TUGAS ANDA = Ganti "mahasiswa" dengan "pelajar" lalu tuliskan ulang bagian teks tentang tradisi lisan antara "Sumbatan tradisi lisan" dan "diri  berbondong-bondong membaca.", termasuk kedua batas itu.

TEKS SUMBER =
+++++

Sabtu, 21 Januari 2012

Sumbatan tradisi lisan



Banyak ilmuwan yang mengatakan bahwa tradisi kita masih tradisi lisan belum mempunyai tradisi membaca. Kita lebih sering menggunakan bahasa oral dalam menyampaikan atau mendapatkan informasi daripada mendapatkan atau menyampaikan lewat tradisi tulisan. Maksudnya, masih sedikitnya kebiasaan membaca, apalagi menulis di Indonesia. Bahkanpun di kalangan mahasiswa. Tujuan pernyataan ini, yang saya tangkap, adalah sebuah rangsangan untuk menggairahkan diri  berbondong-bondong membaca.

Penafsiran lain dapat diajukan pada pernyataan di atas. Terdapat makna hirearkhis dalam pernyataan itu. Kata masih pada  kalimat itu  dapat ditafsirkan sebagai memandang  lebih rendah terhadap tradisi lisan  daripada tradisi membaca atau menulis. Implikasinya,  tidak begitu diperhatikannya tradisi lisan oleh kalangan ilmuwan. Seolah-olah ingin meloncati atau melewati tradisi tersebut.  Nah, jangan-jangan karena tidak dikembangkan serta tidak dipelajari dengan seksama tradisi lisan kitalah, yang menjadikan tersumbatnya tradisi membaca atau menulis kita.

+++++

ISI DATASET =
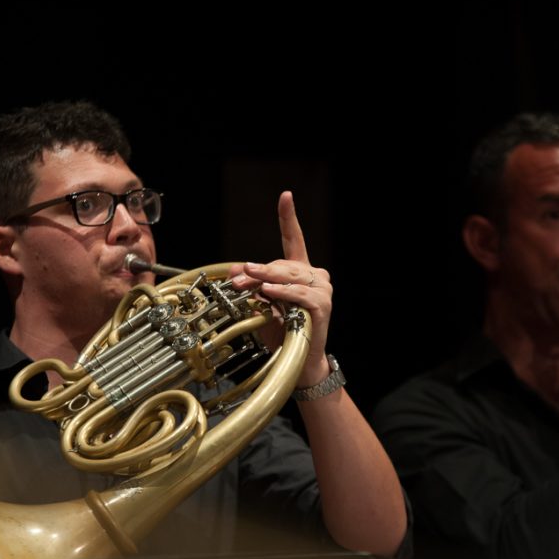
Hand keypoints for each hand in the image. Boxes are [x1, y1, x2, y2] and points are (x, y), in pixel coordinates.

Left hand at [229, 191, 332, 387]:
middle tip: (239, 278)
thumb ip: (252, 285)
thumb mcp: (260, 304)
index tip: (285, 197)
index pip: (293, 239)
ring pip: (289, 277)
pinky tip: (270, 293)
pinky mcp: (322, 305)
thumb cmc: (281, 331)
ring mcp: (321, 289)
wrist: (298, 361)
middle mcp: (314, 275)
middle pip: (283, 264)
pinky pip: (298, 294)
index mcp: (300, 271)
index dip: (288, 217)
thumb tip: (236, 269)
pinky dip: (282, 293)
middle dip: (258, 271)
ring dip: (266, 279)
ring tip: (252, 282)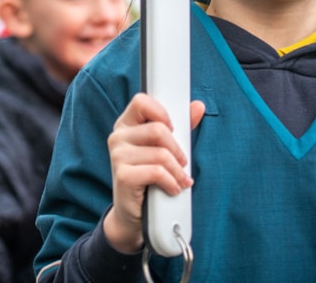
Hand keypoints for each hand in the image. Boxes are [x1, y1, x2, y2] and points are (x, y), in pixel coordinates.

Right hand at [102, 95, 205, 253]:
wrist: (134, 213)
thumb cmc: (150, 177)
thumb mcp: (166, 149)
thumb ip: (181, 127)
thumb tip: (198, 106)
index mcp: (126, 125)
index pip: (141, 101)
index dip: (161, 113)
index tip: (172, 129)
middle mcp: (118, 137)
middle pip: (158, 130)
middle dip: (177, 150)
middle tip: (182, 163)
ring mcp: (117, 156)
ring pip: (161, 154)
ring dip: (178, 171)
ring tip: (180, 180)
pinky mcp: (123, 176)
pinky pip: (157, 172)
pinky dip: (171, 182)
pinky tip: (173, 188)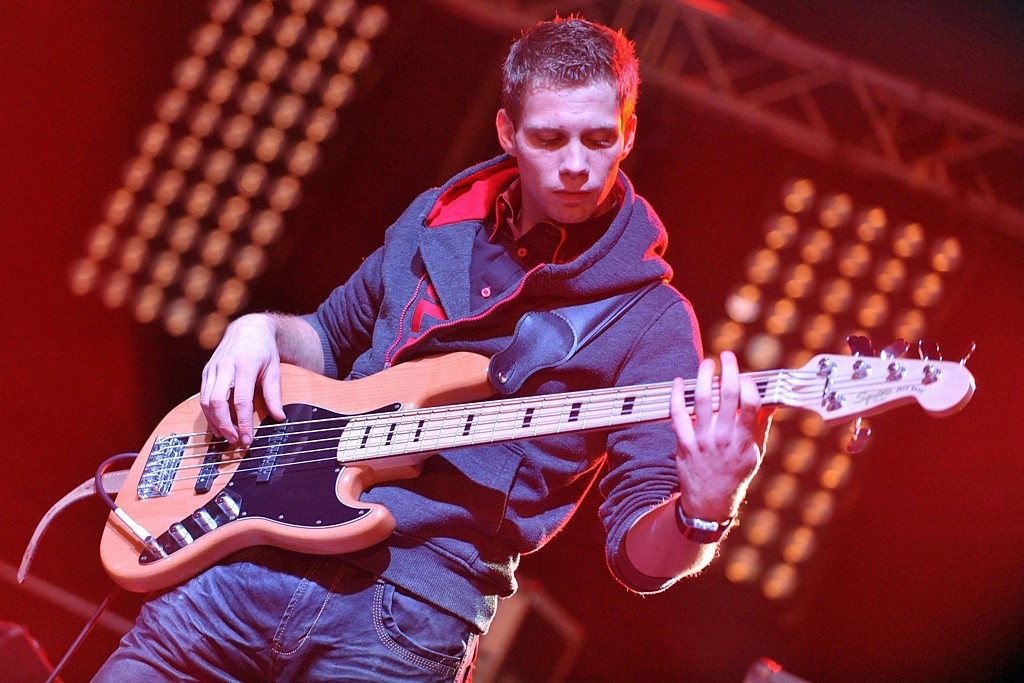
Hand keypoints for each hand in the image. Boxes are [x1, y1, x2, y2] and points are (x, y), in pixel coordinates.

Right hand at [199, 314, 286, 445]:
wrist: (248, 329)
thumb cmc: (264, 350)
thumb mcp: (274, 369)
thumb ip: (274, 394)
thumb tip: (279, 417)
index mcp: (244, 365)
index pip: (241, 400)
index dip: (243, 422)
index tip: (248, 438)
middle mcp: (224, 366)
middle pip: (217, 402)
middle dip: (225, 425)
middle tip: (236, 440)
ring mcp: (212, 368)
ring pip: (206, 401)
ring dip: (215, 422)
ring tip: (228, 436)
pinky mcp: (206, 372)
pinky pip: (202, 397)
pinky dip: (209, 414)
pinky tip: (218, 425)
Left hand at [669, 350, 770, 520]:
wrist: (709, 503)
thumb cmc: (736, 476)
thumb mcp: (756, 454)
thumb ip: (762, 426)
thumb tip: (771, 401)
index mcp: (744, 441)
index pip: (750, 405)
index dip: (750, 385)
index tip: (748, 375)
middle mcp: (723, 438)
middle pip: (727, 396)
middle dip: (729, 371)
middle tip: (727, 356)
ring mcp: (702, 440)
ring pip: (702, 400)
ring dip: (704, 376)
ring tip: (707, 363)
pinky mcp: (684, 443)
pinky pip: (678, 414)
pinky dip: (677, 395)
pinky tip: (678, 382)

+++++

JAWABAN =
Sumbatan tradisi lisan



Banyak ilmuwan yang mengatakan bahwa tradisi kita masih tradisi lisan belum mempunyai tradisi membaca. Kita lebih sering menggunakan bahasa oral dalam menyampaikan atau mendapatkan informasi daripada mendapatkan atau menyampaikan lewat tradisi tulisan. Maksudnya, masih sedikitnya kebiasaan membaca, apalagi menulis di Indonesia. Bahkanpun di kalangan pelajar. Tujuan pernyataan ini, yang saya tangkap, adalah sebuah rangsangan untuk menggairahkan diri  berbondong-bondong membaca.